YOUR INSTRUCTIONS:
Take every line from the listing below that contains "micrograph".

RECORD EXTRACTS:
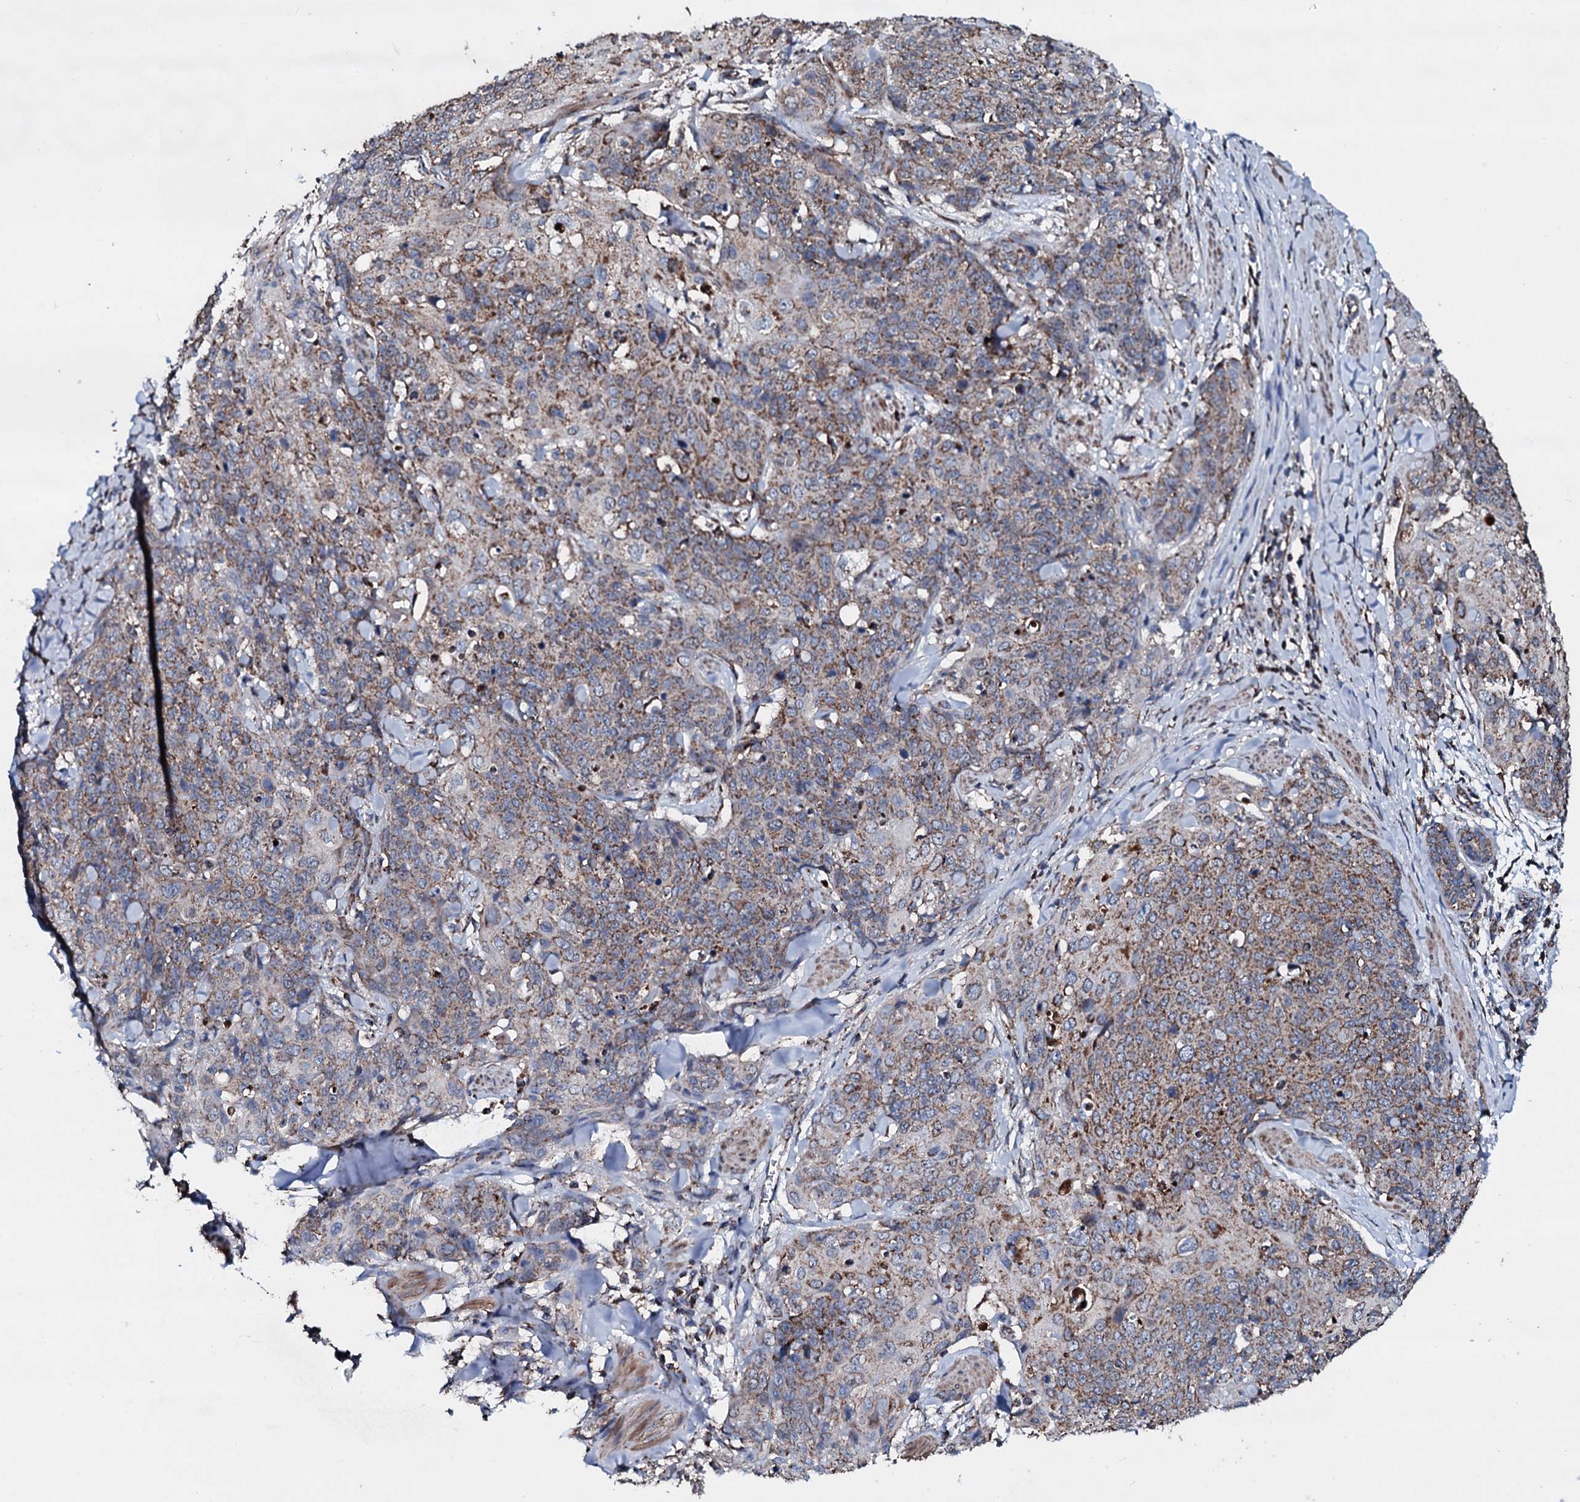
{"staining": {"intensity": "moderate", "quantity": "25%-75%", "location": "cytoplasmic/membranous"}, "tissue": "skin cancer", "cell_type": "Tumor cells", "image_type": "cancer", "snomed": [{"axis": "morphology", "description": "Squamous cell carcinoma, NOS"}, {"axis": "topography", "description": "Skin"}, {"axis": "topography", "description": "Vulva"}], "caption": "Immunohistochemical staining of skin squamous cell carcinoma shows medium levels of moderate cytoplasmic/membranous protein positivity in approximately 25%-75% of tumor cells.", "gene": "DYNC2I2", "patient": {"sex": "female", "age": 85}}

...

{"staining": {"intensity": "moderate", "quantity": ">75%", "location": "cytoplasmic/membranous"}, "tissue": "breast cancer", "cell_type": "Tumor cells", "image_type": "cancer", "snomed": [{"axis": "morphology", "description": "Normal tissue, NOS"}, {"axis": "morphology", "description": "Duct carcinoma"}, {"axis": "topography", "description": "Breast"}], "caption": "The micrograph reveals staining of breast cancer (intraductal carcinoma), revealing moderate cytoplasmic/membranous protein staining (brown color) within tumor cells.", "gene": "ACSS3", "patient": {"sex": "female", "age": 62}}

...

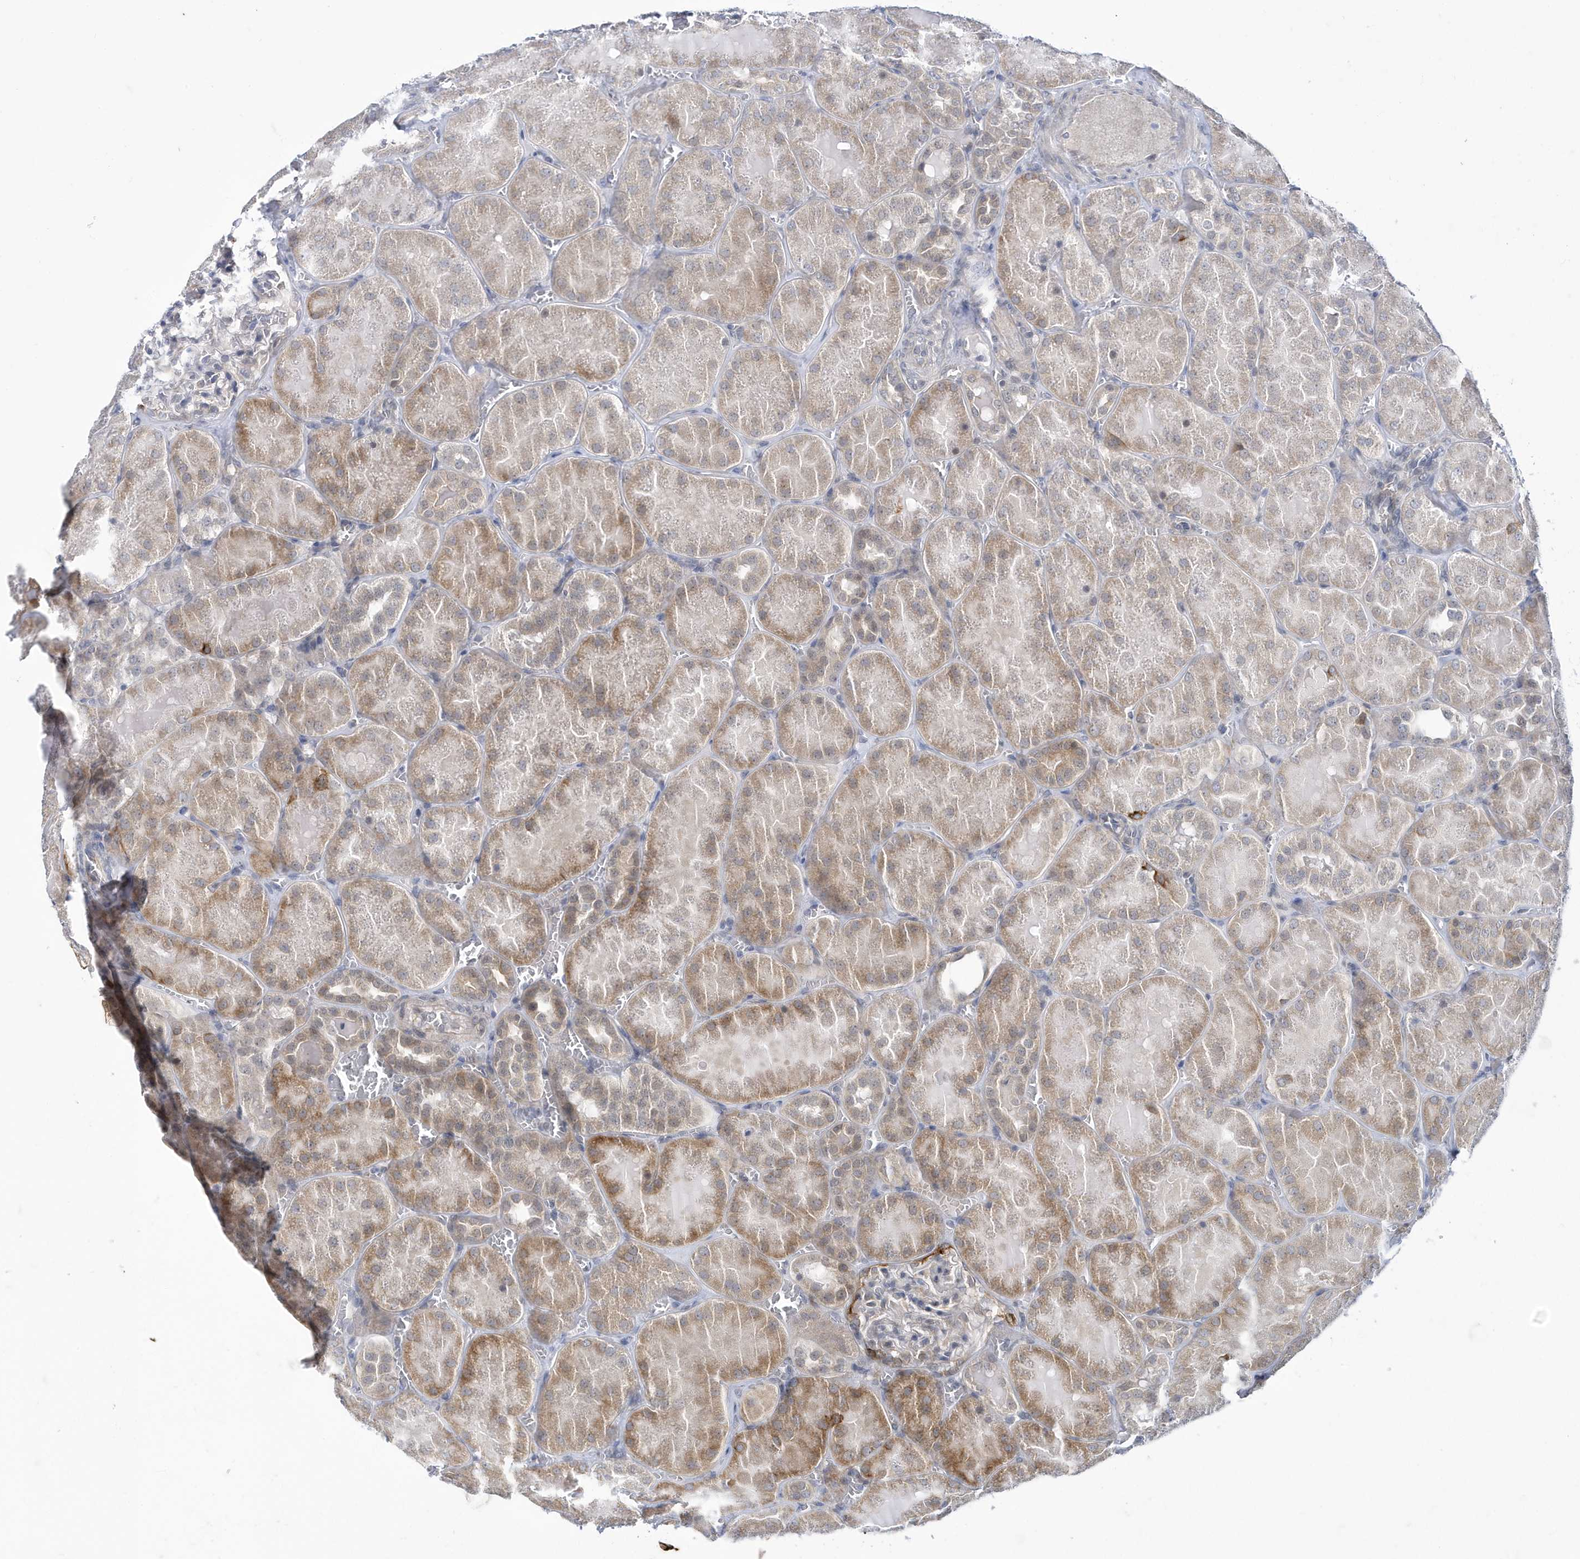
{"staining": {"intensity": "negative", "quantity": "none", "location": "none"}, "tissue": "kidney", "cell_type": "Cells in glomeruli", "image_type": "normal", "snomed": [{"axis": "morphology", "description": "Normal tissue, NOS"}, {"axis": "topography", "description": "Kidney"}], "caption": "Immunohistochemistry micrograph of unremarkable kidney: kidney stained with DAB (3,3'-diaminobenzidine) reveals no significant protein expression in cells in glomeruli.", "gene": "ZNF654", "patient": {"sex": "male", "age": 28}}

EXERCISE RESPONSE:
{"staining": {"intensity": "moderate", "quantity": ">75%", "location": "cytoplasmic/membranous"}, "tissue": "breast cancer", "cell_type": "Tumor cells", "image_type": "cancer", "snomed": [{"axis": "morphology", "description": "Normal tissue, NOS"}, {"axis": "morphology", "description": "Duct carcinoma"}, {"axis": "topography", "description": "Breast"}], "caption": "The micrograph reveals staining of breast cancer (intraductal carcinoma), revealing moderate cytoplasmic/membranous protein staining (brown color) within tumor cells.", "gene": "ACSS3", "patient": {"sex": "female", "age": 62}}
{"staining": {"intensity": "negative", "quantity": "none", "location": "none"}, "tissue": "kidney", "cell_type": "Cells in glomeruli", "image_type": "normal", "snomed": [{"axis": "morphology", "description": "Normal tissue, NOS"}, {"axis": "topography", "description": "Kidney"}], "caption": "Immunohistochemistry micrograph of unremarkable kidney: kidney stained with DAB (3,3'-diaminobenzidine) reveals no significant protein expression in cells in glomeruli.", "gene": "ZNF654", "patient": {"sex": "male", "age": 28}}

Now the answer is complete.